• WHAT YOU WILL DO:
If the records below hold pictures, omit them, and print exactly the lines from the first line through the line containing "161 168 9731", inclusive.

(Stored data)

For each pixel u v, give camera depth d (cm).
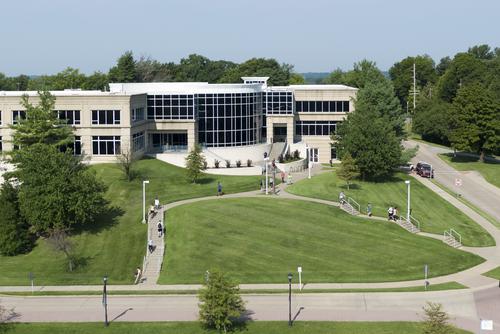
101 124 9562
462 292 5934
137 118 10106
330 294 5862
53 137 8875
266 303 5631
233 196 8812
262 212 7981
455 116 12500
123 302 5741
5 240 6975
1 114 9519
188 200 8562
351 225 7681
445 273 6462
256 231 7362
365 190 9294
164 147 10506
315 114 12012
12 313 5491
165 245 7050
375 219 7950
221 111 10681
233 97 10738
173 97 10400
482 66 18138
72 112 9544
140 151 10094
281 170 10581
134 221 7700
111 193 8481
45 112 8788
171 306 5619
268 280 6209
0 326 5169
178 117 10438
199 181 9406
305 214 7962
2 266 6712
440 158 12794
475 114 11769
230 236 7212
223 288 5028
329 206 8331
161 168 9731
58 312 5500
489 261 6862
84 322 5253
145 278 6344
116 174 9150
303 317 5316
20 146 8681
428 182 10312
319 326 5112
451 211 8700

• SOLVED EXERCISE:
For each pixel u v, give camera depth d (cm).
101 124 9562
462 292 5934
137 118 10106
330 294 5862
53 137 8875
266 303 5631
233 196 8812
262 212 7981
455 116 12500
123 302 5741
5 240 6975
1 114 9519
188 200 8562
351 225 7681
445 273 6462
256 231 7362
365 190 9294
164 147 10506
315 114 12012
12 313 5491
165 245 7050
375 219 7950
221 111 10681
233 97 10738
173 97 10400
482 66 18138
72 112 9544
140 151 10094
281 170 10581
134 221 7700
111 193 8481
45 112 8788
171 306 5619
268 280 6209
0 326 5169
178 117 10438
199 181 9406
305 214 7962
2 266 6712
440 158 12794
475 114 11769
230 236 7212
223 288 5028
329 206 8331
161 168 9731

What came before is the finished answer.